Problem requirements: Give back the line where "right front paw: (525, 411)" appears and all the lines after it until the listing ends, unchanged and with nothing else.

Material provided:
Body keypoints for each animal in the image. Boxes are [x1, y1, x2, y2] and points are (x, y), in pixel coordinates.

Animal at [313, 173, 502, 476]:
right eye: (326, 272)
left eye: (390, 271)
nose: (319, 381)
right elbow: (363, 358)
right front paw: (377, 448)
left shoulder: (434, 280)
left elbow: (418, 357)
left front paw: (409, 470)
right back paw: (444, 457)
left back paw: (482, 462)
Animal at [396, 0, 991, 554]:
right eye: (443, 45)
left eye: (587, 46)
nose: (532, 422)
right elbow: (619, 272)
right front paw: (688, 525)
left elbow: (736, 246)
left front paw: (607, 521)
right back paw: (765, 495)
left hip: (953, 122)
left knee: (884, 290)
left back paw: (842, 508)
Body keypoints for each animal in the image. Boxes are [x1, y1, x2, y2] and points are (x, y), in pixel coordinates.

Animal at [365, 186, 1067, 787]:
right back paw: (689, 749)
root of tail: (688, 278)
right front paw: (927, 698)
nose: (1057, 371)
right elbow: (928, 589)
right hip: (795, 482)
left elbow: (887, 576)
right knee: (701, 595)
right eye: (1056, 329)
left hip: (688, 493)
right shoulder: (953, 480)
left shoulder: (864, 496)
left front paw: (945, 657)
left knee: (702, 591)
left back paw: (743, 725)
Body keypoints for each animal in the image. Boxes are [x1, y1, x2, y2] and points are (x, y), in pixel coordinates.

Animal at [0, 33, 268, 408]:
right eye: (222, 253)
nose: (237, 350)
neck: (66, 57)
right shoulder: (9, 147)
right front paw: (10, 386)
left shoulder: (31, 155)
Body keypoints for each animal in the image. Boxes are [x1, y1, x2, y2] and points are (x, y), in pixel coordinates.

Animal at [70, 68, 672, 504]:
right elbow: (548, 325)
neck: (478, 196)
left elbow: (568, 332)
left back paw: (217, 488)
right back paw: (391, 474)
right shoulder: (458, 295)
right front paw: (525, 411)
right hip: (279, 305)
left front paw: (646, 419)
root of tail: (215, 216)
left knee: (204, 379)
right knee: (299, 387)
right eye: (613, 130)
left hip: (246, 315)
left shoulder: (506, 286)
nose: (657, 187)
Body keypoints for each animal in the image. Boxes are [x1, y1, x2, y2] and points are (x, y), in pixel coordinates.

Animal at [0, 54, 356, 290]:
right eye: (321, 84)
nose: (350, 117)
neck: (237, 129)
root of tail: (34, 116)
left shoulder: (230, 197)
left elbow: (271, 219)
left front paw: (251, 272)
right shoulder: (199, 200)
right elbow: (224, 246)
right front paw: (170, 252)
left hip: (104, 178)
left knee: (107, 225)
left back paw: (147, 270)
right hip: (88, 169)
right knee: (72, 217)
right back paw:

Response:
right front paw: (525, 411)
right hip: (279, 305)
left front paw: (646, 419)
root of tail: (215, 216)
left knee: (204, 379)
right knee: (299, 387)
right eye: (613, 130)
left hip: (246, 315)
left shoulder: (506, 286)
nose: (657, 187)
Body keypoints for each animal in the image. Boxes are [x1, y1, x2, y2] and points are (x, y), in pixel coordinates.

Animal at [0, 54, 356, 290]:
right eye: (321, 84)
nose: (350, 117)
neck: (237, 129)
root of tail: (34, 116)
left shoulder: (230, 197)
left elbow: (271, 219)
left front paw: (251, 272)
right shoulder: (199, 200)
right elbow: (224, 246)
right front paw: (170, 252)
left hip: (104, 178)
left knee: (107, 225)
left back paw: (147, 270)
right hip: (88, 169)
right knee: (72, 217)
right back paw:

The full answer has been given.